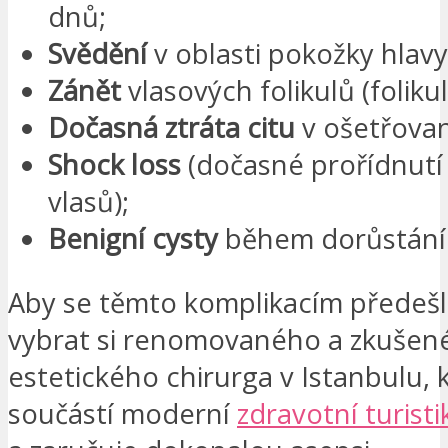
dnů;
Svědění
v oblasti pokožky hlavy
Zánět
vlasových folikulů (folikuli
Dočasná ztráta citu
v ošetřovan
Shock loss
(dočasné prořídnutí
vlasů);
Benigní cysty
během dorůstání
Aby se těmto komplikacím předešlo
vybrat si renomovaného a zkušen
estetického chirurga v Istanbulu, k
součástí moderní
zdravotní turist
= = =
Please retype every record exactly, leaving the pictures out.

dnů;
Svědění
v oblasti pokožky hlavy
Zánět
vlasových folikulů (folikuli
Dočasná ztráta citu
v ošetřovan
Shock loss
(dočasné prořídnutí
vlasů);
Benigní cysty
během dorůstání
Aby se těmto komplikacím předešlo
vybrat si renomovaného a zkušen
estetického chirurga v Istanbulu, k
součástí moderní
zdravotní turist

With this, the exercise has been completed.